Из письма К. Н. Батюшкова к А. Н. Оленину (24 марта 1809 года, Надендаль): «Здесь так холодно, что у времени крылья примерзли. Ужасное единообразие. Скука стелется по снегам, а без затей сказать, так грустно в сей дикой, бесплодной пустыне без книг, без общества и часто без вина, что мы середы с воскресеньем различить не умеем. И для того прошу вас покорнейше приказать купить мне Тасса (которого я имел несчастье потерять) и Петрарка, чем меня чувствительнейше одолжить изволите…» [т. 2, с. 84].

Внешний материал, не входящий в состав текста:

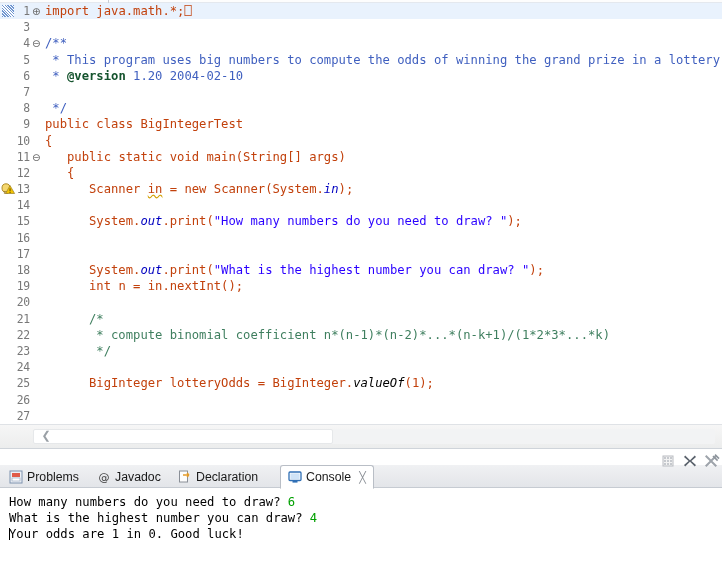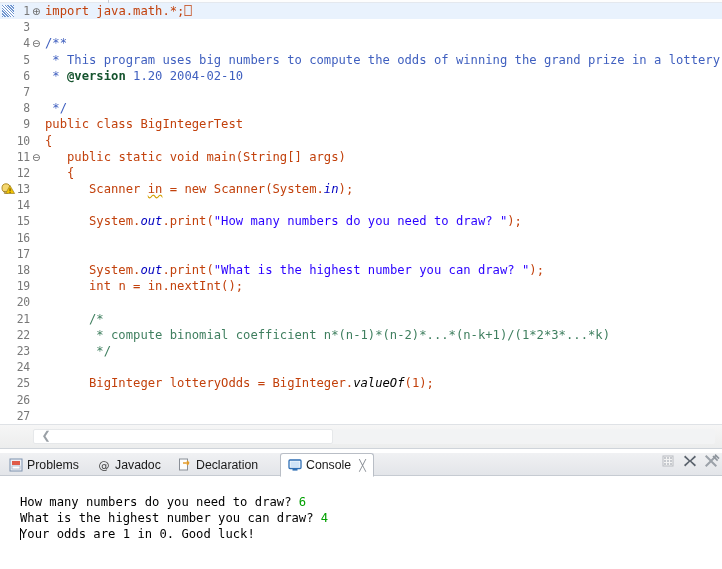"Problems" .tabbar { top: 4px -> 16px }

«В каком ужасном положении пишу к тебе письмо сие! – это Гнедичу. – Скучен, печален, уединен. И кому поверю горести раздранного сердца? Тебе, мой друг, ибо все, что меня окружает, столь же холодно, как и самая финская зима, столь же глухо, как камни» [т. 2, с. 84].
Наконец, в начале июня 1809 года, вышла отставка, и Батюшков «полетел» в Петербург, а около 10 июля он был уже в своем Хантонове Новгородской волости – имении, унаследованном от матери. От этой усадьбы сейчас почти ничего не сохранилось: последние следы парка были уничтожены, по неведению, в 1974 году… На месте усадьбы стоит высоковольтная вышка; бывшие уступы засеяны льном.
На театре же войны со Швецией, после длительных переговоров, в сентября 1809 года был подписан мирный договор, по которому Швеция уступала России Финляндию.
А Батюшков живет в своем полуразрушенном господском доме с двумя незамужними сестрами. Очень красивая природа.